Saturday, January 21, 2006

The Book Game

Gus Van Horn and The Secular Foxhole did the Book Game lately. When I started this blog I sacrificed a bull to Jupiter and vowed never to use the word “meme.” Since I don’t want to be struck by lightning, I’ll call it the Book Game.

Number of books owned: 3-4,000

Last book bought: Don Carlos by Friedrich Schiller, adapted by Mike Poulton. Still have not read it.

Five books that mean a lot to you:

Atlas Shrugged by Ayn Rand. My favorite novel.

The Complete Works of William Shakespeare. I linked to the out of print 1936 Cambridge Edition, which has been my companion for 30 years now.
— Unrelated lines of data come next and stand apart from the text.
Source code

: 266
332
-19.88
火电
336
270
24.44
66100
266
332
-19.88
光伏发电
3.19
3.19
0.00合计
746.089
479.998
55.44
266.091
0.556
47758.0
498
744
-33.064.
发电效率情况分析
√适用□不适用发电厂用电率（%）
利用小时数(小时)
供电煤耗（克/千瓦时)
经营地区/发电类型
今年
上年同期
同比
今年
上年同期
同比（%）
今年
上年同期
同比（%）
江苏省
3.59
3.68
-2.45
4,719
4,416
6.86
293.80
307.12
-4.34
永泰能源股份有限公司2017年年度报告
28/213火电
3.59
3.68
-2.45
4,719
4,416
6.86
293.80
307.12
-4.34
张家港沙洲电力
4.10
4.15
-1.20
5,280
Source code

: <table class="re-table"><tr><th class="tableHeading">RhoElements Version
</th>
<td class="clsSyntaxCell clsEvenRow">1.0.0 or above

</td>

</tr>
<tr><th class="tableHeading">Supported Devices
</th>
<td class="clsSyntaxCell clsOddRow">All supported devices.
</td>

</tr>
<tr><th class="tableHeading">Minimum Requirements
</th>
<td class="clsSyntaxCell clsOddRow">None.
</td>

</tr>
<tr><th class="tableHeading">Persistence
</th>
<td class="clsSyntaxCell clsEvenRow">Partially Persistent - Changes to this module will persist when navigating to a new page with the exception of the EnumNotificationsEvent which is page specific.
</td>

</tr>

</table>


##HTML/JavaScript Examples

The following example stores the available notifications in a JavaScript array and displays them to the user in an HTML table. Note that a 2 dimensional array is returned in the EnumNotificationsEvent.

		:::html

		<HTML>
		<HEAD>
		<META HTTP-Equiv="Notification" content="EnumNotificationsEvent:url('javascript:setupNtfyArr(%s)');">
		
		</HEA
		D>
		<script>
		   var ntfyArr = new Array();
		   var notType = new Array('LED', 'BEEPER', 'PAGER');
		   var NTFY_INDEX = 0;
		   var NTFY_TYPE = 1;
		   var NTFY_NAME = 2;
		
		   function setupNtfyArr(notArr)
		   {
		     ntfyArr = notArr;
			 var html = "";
Ibsen: The Complete Major Prose Plays, translated by Rolf Fjelde. Great romantic playwright, misunderstood in the 20th century as a naturalist. He used to complain that actors played his characters too small, that they didn’t understand his characters were titans of passion in realistic settings. Chekhov, a real naturalist, understood Ibsen and complained that people don’t act like that; by his standards, they don’t. Do not read the dry 19th century translation by Archer.

Playwriting by Bernard Grebanier. Best book on the subject, now out of print. His ingenious theory of plot construction helps in the difficult process of structuring a play. But there are no silver bullets that replace hard work.

Complete Plays with Prefaces by Bernard Shaw. I paid $90 to get this out of print set used. Yes, Shaw was a Fabian socialist, but he is such a mocker that he can’t seriously espouse anything. He is just a brilliant comic observer of human nature. His characters are witty and fun.

The speech at the end of “Too True to Be Good” (1932) is, I believe, the greatest speech in 20th century drama. It is a preacher lamenting that modern philosophy has killed everything to believe in and left western civilization with nothing but skepticism. Here is the ending of the speech:

No: I must have affirmations to preach. Without them the young will not listen to me; for even the young grow tired of denials. The negative-monger falls before the soldiers, the men of action, the fighters, strong in the old uncompromising affirmations which give them status, duties, certainty of consequences; so that the pugnacious spirit of man in them can reach out and strike death-blows with steadfastly closed minds. Their way is straight and sure; but it is the way of death; and the preacher must preach the way of life. [A white sea fog swirls up from the beach to his feet, rising and thickening around him]. I am ignorant: I have lost my nerve and am intimidated: all I know is that I must find the way of life, for myself and all of us, or we shall surely perish. And meanwhile my gift has possession of
me: I must preach and preach and preach no matter how late the hour and how short the day, no matter whether I have nothing to say --

The fog has enveloped him; the gap with its grottoes is lost to sight; the ponderous
stones are wisps of shifting white cloud; there is left only fog: impenetrable fog; but the incorrigible preacher will not be denied his peroration, which, could we only hear it distinctly, would probably run --

-- or whether in some pentecostal flame of revelation the Spirit will descend on me
and inspire me with a message the sound whereof shall go out unto all lands and realize for us at last the Kingdom and the Power and the Glory for ever and ever. Amen.

In a world in which modern philosophy has destroyed all absolutes, the mystic is left hoping for a revelation. Neither Shaw nor his character could conceive a better solution to the west’s predicament. (Historically this pendulum swing from skepticism to faith has happened time and again, in the Hellenic age, the Renaissance and now.) It’s philosophically flawed, but one does not read Shaw to learn philosophy. The portrait of a man struggling to find the way of life even though it is impossible is dramatically moving; it’s the best one could hope for in 1932.

UPDATE: I forgot Last Book Read: On the Razzle by Tom Stoppard. Hilarious farce.